IBM = c(152.64, 153.45, 149.00, 153.94, 152.14, 153.84, 152.69, 
	158.07, 160.91, 148.79)
MSFT = c(89.39, 88.52, 92.33, 90.77, 91.86, 93.08, 96.07, 96.11, 95.35, 92.31)

shapiroTest(IBM)
shapiroTest(MSFT)

#   Fisher's F-test requires that the two populations be Normal. The
#   Because the p-value for each is greater than our usual alpha = 0.05,
#   the Shapiro-Wilk test indicates that neither population violates
#   this requirement.
#

var.test(IBM,MSFT)

#   According to Fisher's F-test, we do not have sufficient evidence
#   that the risks (variances) differ (p-value = 0.3423).

boxplot(IBM,MSFT)


### Part II: OPEC vs. Wealth
#
#   I would like to estimate the average wealth in OPEC state and
#   compare it to that of non-OPEC states.
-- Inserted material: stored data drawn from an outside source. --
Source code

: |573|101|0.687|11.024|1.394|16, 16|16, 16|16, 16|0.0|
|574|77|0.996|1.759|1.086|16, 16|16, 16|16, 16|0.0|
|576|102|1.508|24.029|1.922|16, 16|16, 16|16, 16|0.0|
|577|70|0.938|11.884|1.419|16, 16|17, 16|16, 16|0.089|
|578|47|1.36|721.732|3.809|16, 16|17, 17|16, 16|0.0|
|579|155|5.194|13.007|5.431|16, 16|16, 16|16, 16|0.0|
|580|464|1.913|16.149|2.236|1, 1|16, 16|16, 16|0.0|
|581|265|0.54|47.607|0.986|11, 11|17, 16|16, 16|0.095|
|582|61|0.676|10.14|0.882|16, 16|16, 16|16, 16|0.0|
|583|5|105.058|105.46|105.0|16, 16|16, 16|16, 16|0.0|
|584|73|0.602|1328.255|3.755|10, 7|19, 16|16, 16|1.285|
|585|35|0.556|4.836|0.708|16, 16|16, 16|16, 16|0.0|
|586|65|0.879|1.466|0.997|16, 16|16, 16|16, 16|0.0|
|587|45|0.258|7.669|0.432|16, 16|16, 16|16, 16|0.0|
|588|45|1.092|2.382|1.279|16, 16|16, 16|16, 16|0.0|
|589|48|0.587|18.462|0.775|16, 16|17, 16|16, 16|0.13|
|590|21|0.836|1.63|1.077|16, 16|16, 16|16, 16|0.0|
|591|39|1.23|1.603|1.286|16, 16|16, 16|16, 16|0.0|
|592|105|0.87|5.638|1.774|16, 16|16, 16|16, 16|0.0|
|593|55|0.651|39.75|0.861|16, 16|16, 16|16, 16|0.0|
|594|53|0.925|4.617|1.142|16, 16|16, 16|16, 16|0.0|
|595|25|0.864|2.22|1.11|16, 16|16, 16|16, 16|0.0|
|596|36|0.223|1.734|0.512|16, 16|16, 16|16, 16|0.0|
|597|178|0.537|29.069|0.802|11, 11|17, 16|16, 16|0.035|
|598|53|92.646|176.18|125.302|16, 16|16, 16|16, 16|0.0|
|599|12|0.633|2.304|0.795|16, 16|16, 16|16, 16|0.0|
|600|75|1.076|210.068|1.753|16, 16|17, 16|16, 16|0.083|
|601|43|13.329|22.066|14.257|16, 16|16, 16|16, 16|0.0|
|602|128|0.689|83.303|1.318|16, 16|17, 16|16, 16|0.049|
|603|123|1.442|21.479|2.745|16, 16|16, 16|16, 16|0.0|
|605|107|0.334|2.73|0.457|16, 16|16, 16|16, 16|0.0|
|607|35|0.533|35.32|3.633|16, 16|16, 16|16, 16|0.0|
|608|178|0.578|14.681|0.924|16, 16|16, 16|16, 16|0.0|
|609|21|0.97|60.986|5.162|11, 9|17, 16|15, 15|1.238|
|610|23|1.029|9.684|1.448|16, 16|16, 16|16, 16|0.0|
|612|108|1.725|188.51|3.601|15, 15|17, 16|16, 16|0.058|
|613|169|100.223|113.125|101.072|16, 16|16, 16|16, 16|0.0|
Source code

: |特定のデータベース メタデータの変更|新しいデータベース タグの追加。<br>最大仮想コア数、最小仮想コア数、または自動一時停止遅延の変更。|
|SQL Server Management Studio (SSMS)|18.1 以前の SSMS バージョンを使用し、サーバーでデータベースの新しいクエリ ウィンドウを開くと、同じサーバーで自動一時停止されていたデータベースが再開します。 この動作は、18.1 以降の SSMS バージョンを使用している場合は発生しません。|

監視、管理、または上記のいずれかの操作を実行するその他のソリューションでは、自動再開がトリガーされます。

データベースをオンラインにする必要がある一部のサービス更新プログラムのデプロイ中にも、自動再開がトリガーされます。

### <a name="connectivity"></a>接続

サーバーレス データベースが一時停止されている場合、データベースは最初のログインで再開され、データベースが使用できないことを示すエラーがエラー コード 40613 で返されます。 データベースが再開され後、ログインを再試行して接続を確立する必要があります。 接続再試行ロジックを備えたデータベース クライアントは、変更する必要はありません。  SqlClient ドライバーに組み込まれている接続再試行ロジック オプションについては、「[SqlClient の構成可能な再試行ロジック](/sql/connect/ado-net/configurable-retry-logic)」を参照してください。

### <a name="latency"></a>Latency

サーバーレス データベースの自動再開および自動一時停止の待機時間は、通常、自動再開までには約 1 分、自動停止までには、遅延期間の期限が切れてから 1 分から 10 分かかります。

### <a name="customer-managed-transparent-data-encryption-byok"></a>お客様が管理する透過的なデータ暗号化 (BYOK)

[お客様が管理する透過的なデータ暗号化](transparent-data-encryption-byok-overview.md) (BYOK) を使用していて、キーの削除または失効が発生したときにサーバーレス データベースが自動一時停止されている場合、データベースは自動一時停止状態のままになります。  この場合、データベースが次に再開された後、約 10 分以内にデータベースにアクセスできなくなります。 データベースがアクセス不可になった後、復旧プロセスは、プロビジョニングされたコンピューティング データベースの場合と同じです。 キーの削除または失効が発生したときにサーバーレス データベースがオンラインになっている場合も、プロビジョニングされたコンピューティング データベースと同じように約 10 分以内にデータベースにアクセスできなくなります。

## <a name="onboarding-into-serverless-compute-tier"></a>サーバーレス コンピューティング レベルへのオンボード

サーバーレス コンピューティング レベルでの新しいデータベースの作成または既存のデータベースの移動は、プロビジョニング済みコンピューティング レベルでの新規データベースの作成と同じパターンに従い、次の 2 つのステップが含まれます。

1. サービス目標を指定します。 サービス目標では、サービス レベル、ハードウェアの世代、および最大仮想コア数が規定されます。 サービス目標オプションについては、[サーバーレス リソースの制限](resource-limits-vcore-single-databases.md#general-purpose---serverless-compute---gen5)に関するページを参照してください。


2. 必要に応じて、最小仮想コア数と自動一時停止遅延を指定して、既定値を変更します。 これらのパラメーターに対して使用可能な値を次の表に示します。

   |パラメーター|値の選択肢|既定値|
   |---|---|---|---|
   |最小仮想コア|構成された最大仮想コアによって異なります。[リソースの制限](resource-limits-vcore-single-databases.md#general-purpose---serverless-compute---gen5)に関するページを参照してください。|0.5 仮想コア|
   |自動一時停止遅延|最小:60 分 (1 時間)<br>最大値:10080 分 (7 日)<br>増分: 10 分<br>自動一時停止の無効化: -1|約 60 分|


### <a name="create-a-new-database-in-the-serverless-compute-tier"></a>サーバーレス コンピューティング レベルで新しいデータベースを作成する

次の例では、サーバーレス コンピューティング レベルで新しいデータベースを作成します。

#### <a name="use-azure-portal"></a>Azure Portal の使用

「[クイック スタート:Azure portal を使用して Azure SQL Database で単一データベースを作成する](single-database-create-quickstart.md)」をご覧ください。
As a part of this
#   analysis, I should also determine if their variabilities 
#   (variances) differ.
#

dt = read.csv("http://rfs.kvasaheim.com/data/gdp.csv")
attach(dt)

#
#   To do this, we would like to use Fisher's F-test, as it is the
#   most powerful of the variance tests available to us. 
#

var.test(gdpcap~OPEC)

#   According to Fisher's F-test, there is a significant difference
#   between the two variances. In fact, we are 95% confident that 
#   OPEC members states are between 2.7 and 16.5 times more variable
#   than OPEC non-members.

detach(dt)


### Part III: To Nationalize or Not? 
#
#   I would like to determine if the variability in the quality
#   of the government (FSI) depends on whether the government has
#   nationalized its petroleum industry.
#
#   n.b.: The Failed States Index (FSI) is a measure of how well the 
#         government meets its obligations to its citizens. 
#

dt = read.csv("http://rfs.kvasaheim.com/data/clf.csv")
attach(dt)
names(dt)

var.test(fsi~nationalized)

boxplot(fsi~nationalized)

#   Because the p-value is greater than our usual 0.05, we fail
#   to reject the null hypothesis that there is no relationship
#   between the average FSI of nationalized states and of non-
#   nationalized states.

detach(dt)